§ **GOAL**
Retype the passage of the binary tree notes below, starting at the words "102, Binary Tree" and stopping after "level by level).".

Questions: Given two binary trees, write a function to check if they are equal or not.

Idea: recursion is so easy

/**
 * Definition for a binary tree node.
 * struct TreeNode {
 *     int val;
 *     TreeNode *left;
 *     TreeNode *right;
 *     TreeNode(int x) : val(x), left(NULL), right(NULL) {}
 * };
 */
class Solution {
public:
    bool isSameTree(TreeNode* p, TreeNode* q) {
        if(!p) return !q;
        if(!q) return false;
        if(p->val != q->val) return false;
        return isSameTree(p->left,q->left)&&isSameTree(p->right,q->right);
    }
};

101, Symmetric Tree

Questions: Given a binary tree, check whether it is a mirror of itself (ie, symmetric around its center).

Idea: Recursion

/**
 * Definition for a binary tree node.
 * struct TreeNode {
 *     int val;
 *     TreeNode *left;
 *     TreeNode *right;
 *     TreeNode(int x) : val(x), left(NULL), right(NULL) {}
 * };
 */
class Solution {
    bool isRev(TreeNode *r1,TreeNode *r2){
        if(!r1) return !r2;
        if(!r2) return false;
        if(r1->val != r2->val) return false;
        return isRev(r1->left,r2->right) && isRev(r1->right,r2->left);
    }
public:
    bool isSymmetric(TreeNode* root) {
        if(!root) return true;
        return isRev(root->left,root->right);
    }
};

102, Binary Tree Level Order Traversal

Questions: Given a binary tree, return the level order traversal of its nodes' values. (ie, from left to right, level by level).

Idea: recursion

/**
 * Definition for a binary tree node.

§ **DATA RECORDS**
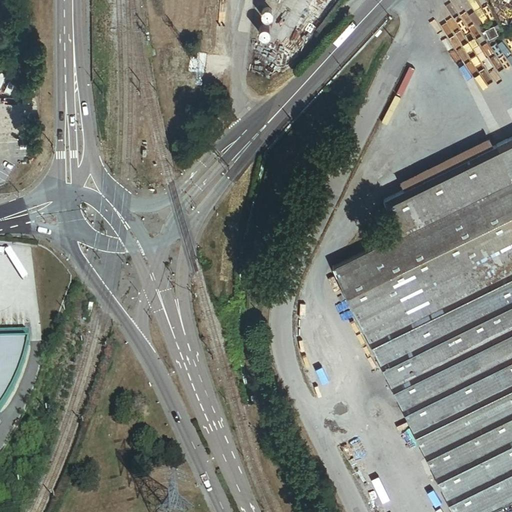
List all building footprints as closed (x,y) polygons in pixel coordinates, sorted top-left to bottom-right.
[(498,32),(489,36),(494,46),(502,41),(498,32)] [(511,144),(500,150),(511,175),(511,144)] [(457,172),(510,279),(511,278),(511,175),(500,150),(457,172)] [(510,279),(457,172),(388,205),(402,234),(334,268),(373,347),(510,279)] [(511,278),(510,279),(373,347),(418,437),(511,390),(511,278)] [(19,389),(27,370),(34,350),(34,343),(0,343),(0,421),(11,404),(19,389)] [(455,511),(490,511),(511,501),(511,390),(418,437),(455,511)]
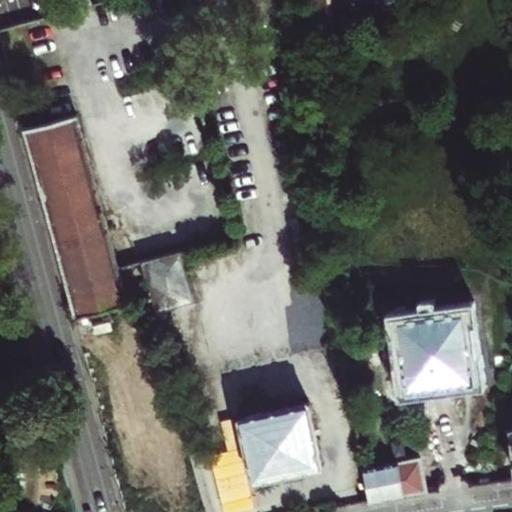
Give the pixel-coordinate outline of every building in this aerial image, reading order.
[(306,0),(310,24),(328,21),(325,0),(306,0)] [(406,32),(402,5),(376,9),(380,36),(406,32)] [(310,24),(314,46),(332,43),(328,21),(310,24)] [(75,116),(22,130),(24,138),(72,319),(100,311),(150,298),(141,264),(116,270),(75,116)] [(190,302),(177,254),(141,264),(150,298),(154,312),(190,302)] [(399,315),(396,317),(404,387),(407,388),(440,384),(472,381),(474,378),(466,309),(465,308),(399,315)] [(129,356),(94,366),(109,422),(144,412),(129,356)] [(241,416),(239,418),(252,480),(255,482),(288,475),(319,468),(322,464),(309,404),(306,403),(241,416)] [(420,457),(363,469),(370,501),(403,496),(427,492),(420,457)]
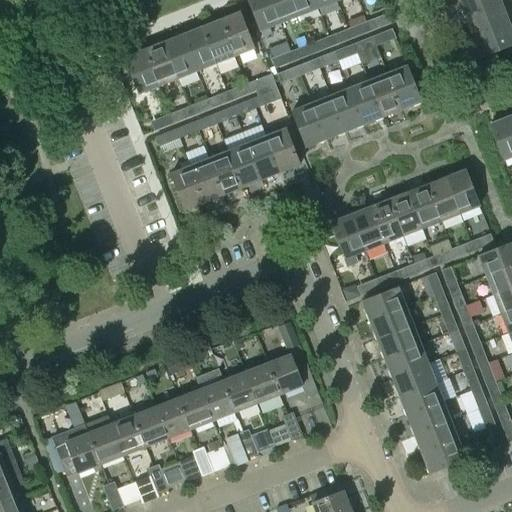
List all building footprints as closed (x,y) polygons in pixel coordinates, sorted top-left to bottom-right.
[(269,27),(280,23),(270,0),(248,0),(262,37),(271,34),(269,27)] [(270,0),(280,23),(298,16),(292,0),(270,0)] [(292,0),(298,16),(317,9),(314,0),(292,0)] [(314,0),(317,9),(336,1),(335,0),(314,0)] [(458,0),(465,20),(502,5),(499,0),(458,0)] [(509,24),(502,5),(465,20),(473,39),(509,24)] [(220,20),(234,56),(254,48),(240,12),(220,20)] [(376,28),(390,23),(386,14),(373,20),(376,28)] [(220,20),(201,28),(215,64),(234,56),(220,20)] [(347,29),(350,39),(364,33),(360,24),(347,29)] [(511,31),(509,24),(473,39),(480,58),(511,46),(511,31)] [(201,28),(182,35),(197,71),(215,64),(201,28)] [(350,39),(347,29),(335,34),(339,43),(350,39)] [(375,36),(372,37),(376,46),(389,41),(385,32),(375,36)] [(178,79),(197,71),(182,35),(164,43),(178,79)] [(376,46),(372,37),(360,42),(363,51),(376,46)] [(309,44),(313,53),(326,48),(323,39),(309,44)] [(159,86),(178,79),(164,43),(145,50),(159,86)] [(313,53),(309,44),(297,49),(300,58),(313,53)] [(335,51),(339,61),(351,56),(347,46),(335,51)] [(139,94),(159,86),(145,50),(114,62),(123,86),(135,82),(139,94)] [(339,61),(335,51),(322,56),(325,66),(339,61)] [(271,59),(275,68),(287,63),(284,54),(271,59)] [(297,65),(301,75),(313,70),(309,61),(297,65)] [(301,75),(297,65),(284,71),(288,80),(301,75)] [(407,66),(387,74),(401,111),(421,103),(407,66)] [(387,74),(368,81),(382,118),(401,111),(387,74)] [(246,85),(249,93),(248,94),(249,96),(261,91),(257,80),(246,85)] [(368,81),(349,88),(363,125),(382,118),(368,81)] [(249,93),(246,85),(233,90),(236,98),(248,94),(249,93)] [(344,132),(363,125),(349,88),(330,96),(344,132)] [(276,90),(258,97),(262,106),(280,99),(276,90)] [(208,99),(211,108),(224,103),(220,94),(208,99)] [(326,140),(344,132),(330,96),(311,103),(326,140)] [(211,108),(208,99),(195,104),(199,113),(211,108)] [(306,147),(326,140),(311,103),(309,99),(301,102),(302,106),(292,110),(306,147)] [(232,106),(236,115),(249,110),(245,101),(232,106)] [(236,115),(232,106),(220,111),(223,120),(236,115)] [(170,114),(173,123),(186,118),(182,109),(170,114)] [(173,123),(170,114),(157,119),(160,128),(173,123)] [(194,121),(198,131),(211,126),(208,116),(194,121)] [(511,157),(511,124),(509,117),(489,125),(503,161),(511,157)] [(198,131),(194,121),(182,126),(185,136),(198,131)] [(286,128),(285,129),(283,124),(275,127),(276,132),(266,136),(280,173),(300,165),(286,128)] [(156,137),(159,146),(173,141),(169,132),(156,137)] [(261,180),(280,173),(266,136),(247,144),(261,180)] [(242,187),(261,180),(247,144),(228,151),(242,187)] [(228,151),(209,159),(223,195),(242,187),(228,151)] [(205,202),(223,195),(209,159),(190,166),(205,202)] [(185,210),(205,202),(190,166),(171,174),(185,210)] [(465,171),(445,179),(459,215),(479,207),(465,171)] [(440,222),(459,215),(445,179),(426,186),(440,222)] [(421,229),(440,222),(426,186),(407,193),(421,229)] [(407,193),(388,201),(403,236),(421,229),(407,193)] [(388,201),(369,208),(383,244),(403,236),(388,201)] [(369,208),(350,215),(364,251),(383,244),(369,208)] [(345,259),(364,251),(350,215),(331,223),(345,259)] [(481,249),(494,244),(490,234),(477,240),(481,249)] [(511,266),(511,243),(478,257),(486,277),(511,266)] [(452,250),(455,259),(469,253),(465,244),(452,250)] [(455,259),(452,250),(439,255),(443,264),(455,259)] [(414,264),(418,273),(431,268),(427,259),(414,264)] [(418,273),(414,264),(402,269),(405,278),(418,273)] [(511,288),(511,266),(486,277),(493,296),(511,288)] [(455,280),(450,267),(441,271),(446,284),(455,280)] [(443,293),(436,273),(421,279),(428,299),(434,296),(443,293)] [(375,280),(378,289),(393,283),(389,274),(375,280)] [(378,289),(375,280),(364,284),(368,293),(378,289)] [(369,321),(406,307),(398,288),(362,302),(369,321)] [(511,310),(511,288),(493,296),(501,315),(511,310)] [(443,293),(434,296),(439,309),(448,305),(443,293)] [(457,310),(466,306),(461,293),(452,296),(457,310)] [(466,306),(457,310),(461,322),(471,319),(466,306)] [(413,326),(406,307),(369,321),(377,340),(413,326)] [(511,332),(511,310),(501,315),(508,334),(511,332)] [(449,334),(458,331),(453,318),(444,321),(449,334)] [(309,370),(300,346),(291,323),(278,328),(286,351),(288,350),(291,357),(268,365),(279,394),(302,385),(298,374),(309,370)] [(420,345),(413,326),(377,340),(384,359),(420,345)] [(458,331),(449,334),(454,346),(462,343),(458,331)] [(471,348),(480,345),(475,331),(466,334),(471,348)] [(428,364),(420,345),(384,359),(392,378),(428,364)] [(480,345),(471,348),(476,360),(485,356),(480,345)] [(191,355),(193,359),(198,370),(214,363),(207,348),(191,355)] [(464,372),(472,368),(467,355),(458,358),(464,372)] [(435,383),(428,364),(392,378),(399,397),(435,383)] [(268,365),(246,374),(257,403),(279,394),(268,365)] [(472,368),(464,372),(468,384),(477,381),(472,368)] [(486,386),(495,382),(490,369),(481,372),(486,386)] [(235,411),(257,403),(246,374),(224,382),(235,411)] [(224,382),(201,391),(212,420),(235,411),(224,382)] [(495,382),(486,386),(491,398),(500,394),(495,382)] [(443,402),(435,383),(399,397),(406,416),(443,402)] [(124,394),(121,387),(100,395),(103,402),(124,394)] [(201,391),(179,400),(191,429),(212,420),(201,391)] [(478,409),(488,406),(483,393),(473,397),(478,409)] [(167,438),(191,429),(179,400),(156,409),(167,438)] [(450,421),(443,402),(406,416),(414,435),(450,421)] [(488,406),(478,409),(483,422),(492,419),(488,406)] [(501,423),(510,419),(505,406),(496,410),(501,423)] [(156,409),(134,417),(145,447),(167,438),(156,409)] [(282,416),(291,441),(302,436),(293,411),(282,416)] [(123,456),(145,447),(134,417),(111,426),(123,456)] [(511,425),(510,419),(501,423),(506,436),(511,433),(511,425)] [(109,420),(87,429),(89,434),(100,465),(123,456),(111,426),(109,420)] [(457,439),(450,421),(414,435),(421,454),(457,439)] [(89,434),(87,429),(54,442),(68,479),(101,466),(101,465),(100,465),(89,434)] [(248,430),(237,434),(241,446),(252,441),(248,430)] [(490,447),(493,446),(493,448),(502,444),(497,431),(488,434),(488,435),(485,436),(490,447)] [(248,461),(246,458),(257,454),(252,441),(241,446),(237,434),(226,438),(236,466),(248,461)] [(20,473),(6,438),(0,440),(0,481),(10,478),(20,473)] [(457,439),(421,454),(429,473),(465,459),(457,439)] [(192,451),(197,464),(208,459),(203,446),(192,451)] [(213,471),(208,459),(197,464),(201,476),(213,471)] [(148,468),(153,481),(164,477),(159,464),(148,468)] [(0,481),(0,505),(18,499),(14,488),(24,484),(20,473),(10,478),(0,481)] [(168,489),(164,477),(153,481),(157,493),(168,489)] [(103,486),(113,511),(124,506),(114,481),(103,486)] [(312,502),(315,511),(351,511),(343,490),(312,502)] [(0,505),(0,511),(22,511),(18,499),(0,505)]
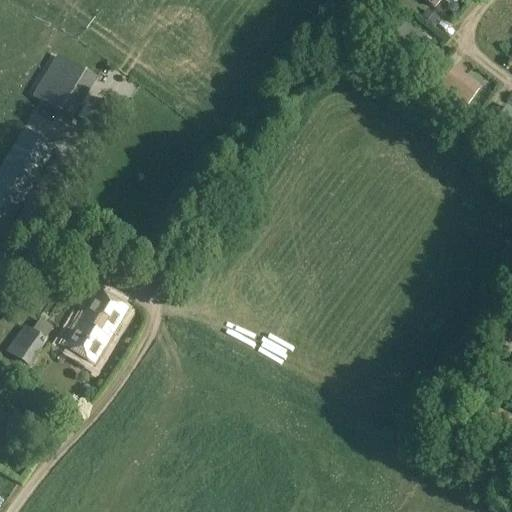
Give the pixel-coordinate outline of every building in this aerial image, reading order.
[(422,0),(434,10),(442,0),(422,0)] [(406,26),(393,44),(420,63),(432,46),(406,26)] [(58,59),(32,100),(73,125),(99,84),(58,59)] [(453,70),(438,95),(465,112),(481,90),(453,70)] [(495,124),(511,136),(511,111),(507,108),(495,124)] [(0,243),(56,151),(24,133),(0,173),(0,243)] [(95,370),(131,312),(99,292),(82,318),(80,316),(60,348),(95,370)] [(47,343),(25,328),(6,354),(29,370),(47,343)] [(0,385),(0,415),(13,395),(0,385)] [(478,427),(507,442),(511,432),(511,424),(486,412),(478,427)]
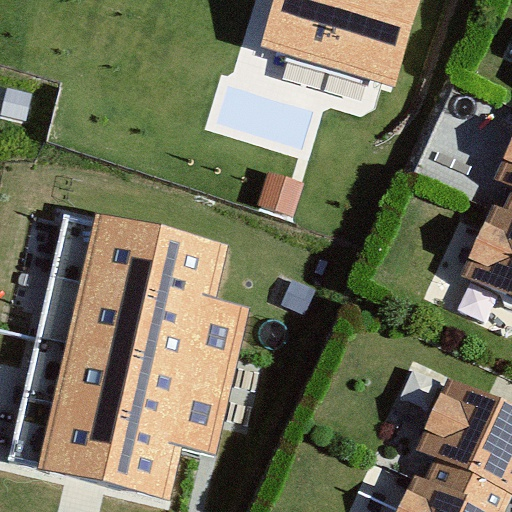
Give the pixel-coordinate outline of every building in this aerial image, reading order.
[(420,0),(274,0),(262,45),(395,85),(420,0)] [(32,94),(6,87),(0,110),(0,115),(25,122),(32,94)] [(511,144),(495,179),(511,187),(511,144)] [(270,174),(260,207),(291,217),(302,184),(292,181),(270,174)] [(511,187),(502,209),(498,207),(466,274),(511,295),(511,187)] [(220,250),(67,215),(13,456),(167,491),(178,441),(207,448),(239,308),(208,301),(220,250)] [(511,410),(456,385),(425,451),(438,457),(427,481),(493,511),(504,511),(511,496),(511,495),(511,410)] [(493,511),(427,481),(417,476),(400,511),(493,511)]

§ **RESPONSE FOR THIS EXERCISE**
102, Binary Tree Level Order Traversal

Questions: Given a binary tree, return the level order traversal of its nodes' values. (ie, from left to right, level by level).